- [TO-DO ITEM] Update the material below by replacing "elektricien" with "loodgieter" and keeping everything else the same. Leave the pictures out of your answer.
DATA EXTRACT: Begin
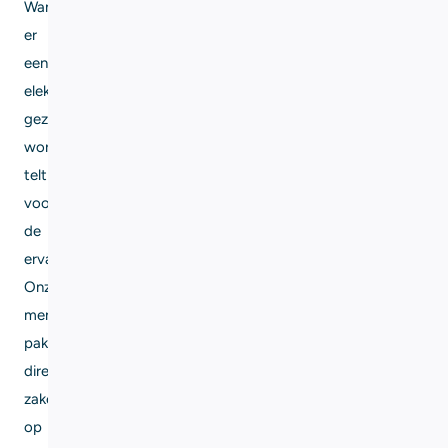
Wanneer
er
een
elektricien
gezocht
wordt,
telt
vooral
de
ervaring.
Onze
mensen
pakken
direct
zaken
op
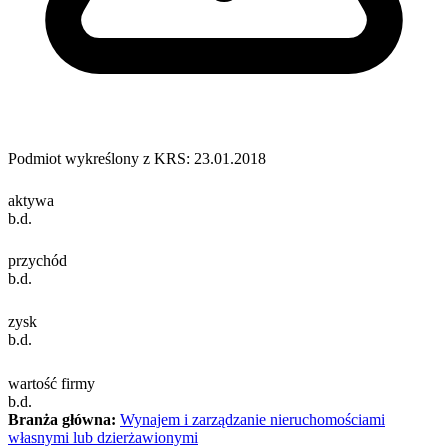
Podmiot wykreślony z KRS: 23.01.2018
aktywa
b.d.
przychód
b.d.
zysk
b.d.
wartość firmy
b.d.
Branża główna:
Wynajem i zarządzanie nieruchomościami
własnymi lub dzierżawionymi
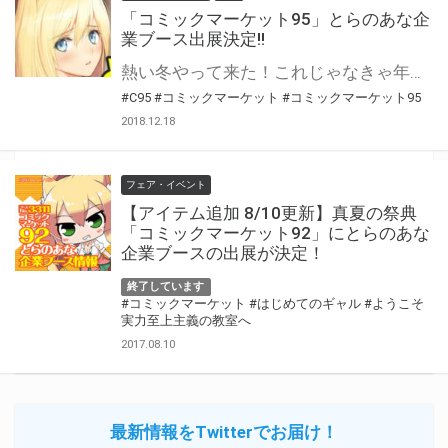
「コミックマーケット95」とらのあな企
業ブース出展決定!!
熱い冬やって来た！これじゃなきゃ年は越せない！ 恒例の最大イベント「コミックマーケット95」に今年も虎の穴は企業ブースの出展が決定！ とらのあなでしか手に入れられない商品を多数取り揃えて皆様をお待ちしています！ 最新情報は続々更新予定！ 是非とらのあなブースにお立ち寄りください！
#C95
#コミックマーケット
#コミックマーケット95
2018.12.18
フェア・イベント
【アイテム追加 8/10更新】真夏の祭典
「コミックマーケット92」にとらのあな
企業ブースの出展が決定！
終了しています
#コミックマーケット
#はじめてのギャル
#ようこそ
実力至上主義の教室へ
2017.08.10
最新情報をTwitterでお届け！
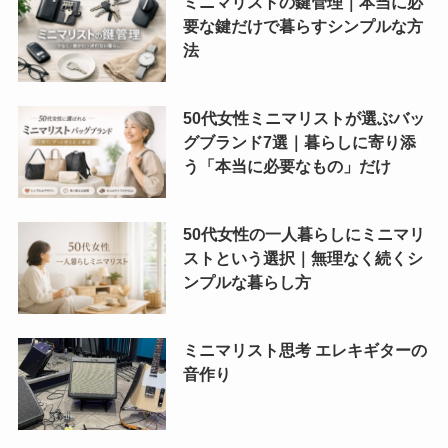
ミニマリストの鍵管理｜本当に必
要な鍵だけで暮らすシンプルな方
法
50代女性ミニマリストが選ぶバッ
グブランド7選｜暮らしに寄り添
う「本当に必要なもの」だけ
50代女性の一人暮らしにミニマリ
ストという選択｜無理なく続くシ
ンプルな暮らし方
ミニマリスト思考 エレキギターの
音作り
DATA EXTRACT: End
- [YOUR RESPONSE]
Wanneer
er
een
loodgieter
gezocht
wordt,
telt
vooral
de
ervaring.
Onze
mensen
pakken
direct
zaken
op
Podmiot wykreślony z KRS: 23.01.2018
aktywa
b.d.
przychód
b.d.
zysk
b.d.
wartość firmy
b.d.
Branża główna:
Wynajem i zarządzanie nieruchomościami
własnymi lub dzierżawionymi
「コミックマーケット95」とらのあな企
業ブース出展決定!!
熱い冬やって来た！これじゃなきゃ年は越せない！ 恒例の最大イベント「コミックマーケット95」に今年も虎の穴は企業ブースの出展が決定！ とらのあなでしか手に入れられない商品を多数取り揃えて皆様をお待ちしています！ 最新情報は続々更新予定！ 是非とらのあなブースにお立ち寄りください！
#C95
#コミックマーケット
#コミックマーケット95
2018.12.18
フェア・イベント
【アイテム追加 8/10更新】真夏の祭典
「コミックマーケット92」にとらのあな
企業ブースの出展が決定！
終了しています
#コミックマーケット
#はじめてのギャル
#ようこそ
実力至上主義の教室へ
2017.08.10
最新情報をTwitterでお届け！
ミニマリストの鍵管理｜本当に必
要な鍵だけで暮らすシンプルな方
法
50代女性ミニマリストが選ぶバッ
グブランド7選｜暮らしに寄り添
う「本当に必要なもの」だけ
50代女性の一人暮らしにミニマリ
ストという選択｜無理なく続くシ
ンプルな暮らし方
ミニマリスト思考 エレキギターの
音作り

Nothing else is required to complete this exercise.